In a long and complex Cold War drama, the book became an immense success in the West. Pasternak was expelled from official Soviet writers’ organisations. Famous Western figures called him a genius (he agreed) and a martyr to free expression; Soviet ones, presumably under official pressure to do so, denounced him. When, astonishingly, he was awarded the Nobel Prize for Literature, Moscow forbade him to accept it. The matter ended when poor Pasternak died of lung cancer. In a bizarre subplot characteristic of the age, the CIA paid an American publisher to produce a huge number of copies to be smuggled into the Soviet Union so that readers there would supposedly become disenchanted with communism. In fact, the book’s political content was not only historical in nature and tone, but also relatively slight. It was a love story, for God’s sake. In his own last years, Nikita Khrushchev said the whole business had been a mistake.

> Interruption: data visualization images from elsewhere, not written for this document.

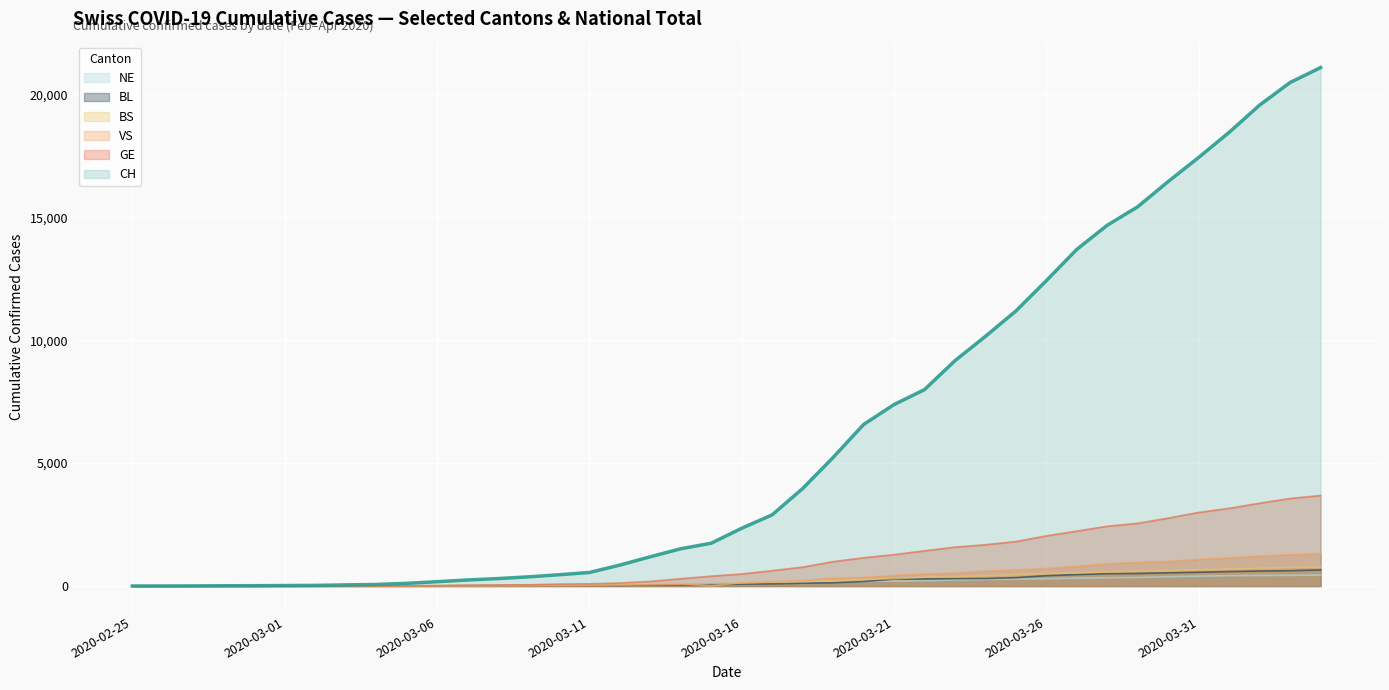

The value of VS at 2020-02-29 is 1. True or false?

True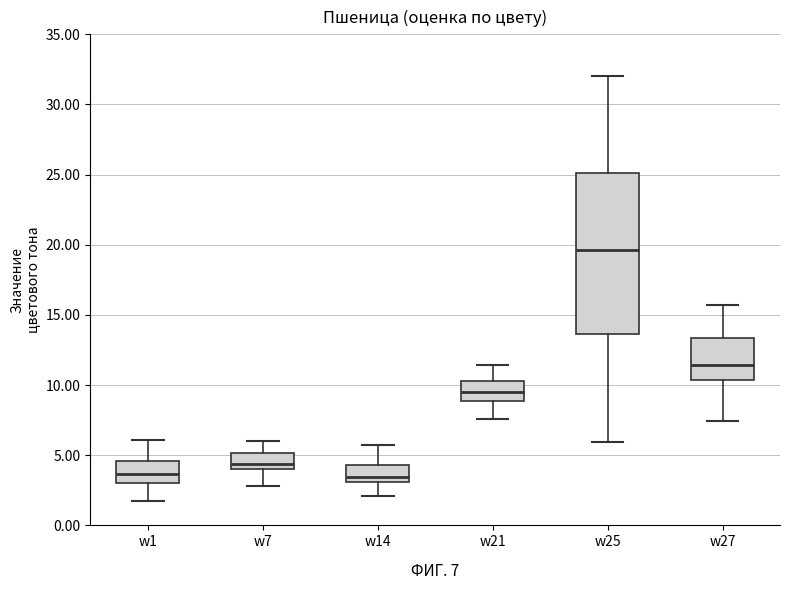

Comparing the boxes themselves (not the whiskers), which one is the tallest?

w25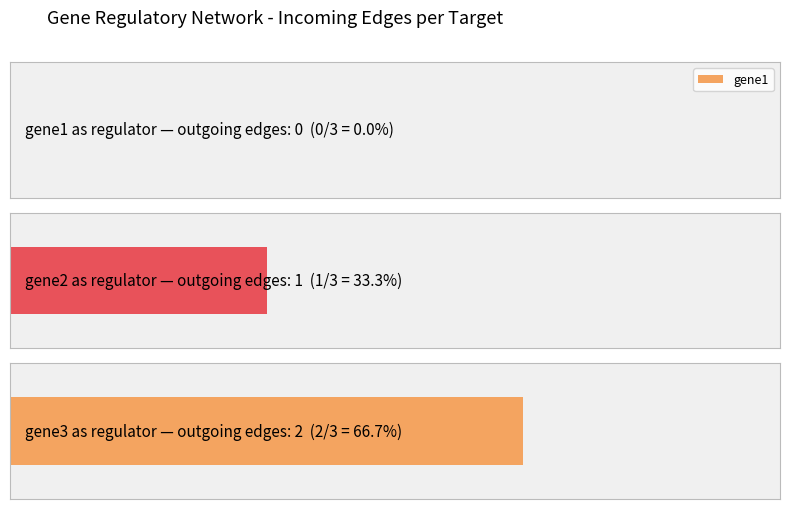

What is the sum of all gene3 values?

2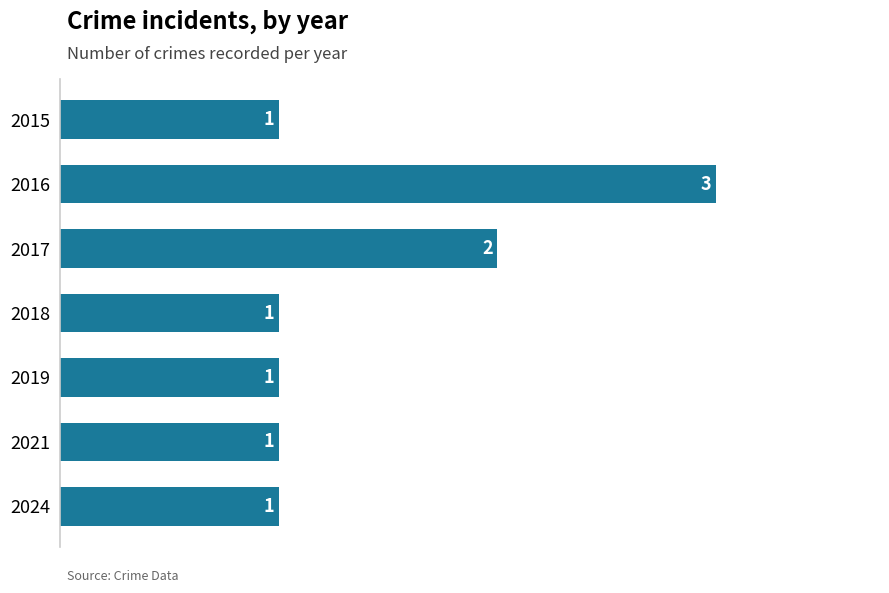

True or false: the data shows 2 at 2015.

False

One other matter: It’s expected that publishers try to stir up a market for new books about the 50th anniversary of some important event, or the centenary of some great figure’s birth, and so on. Those of us who write about books steadied ourselves earlier this year for a great rush of books about the First World War, which broke out in August 1914. I, for one, was eager to see The War That Ended the Peace: The Road to 1914 by Margaret MacMillan, the Canadian historian who is now warden of St. Anthony’s College at Oxford, and Catastrophe, 1914 by Sir Max Hastings, the journalistic hero of the Falklands War and long-time editor of the Daily Telegraph in London. But the sheer downpour of other titles — including a surprising number of American ones — knocked me off my perch.
Now late in the centennial year comes a surprise by J.L. Granatstein, the dean of Canadian military historians. Until this year, he was chair of the advisory council of the Vimy Foundation and so hardly one to downplay the importance of that great Canadian success at Easter 1917. But in The Greatest Victory: Canada’s One Hundred Days, 1918 (Oxford University Press, $29.95) he explains confidently that Vimy provided the rush of military adrenalin and momentum that enabled the Canadian Corps to score victory after victory on the Western Front in France and Belgium, from Amiens in August 1918 to the Armistice three months later. Prof. Granatstein writes with absolute clarity. If now and then, in this and other works, he sometimes sounds a cranky note, it’s probably because not all of his colleagues have his own level of knowledge or depth of conviction. I fear his book will never be one of the best known but it could prove nonetheless to be one of the more important.

George Fetherling’s most recent book is an expanded 20th-anniversary edition of Travels by Night, A Memoir.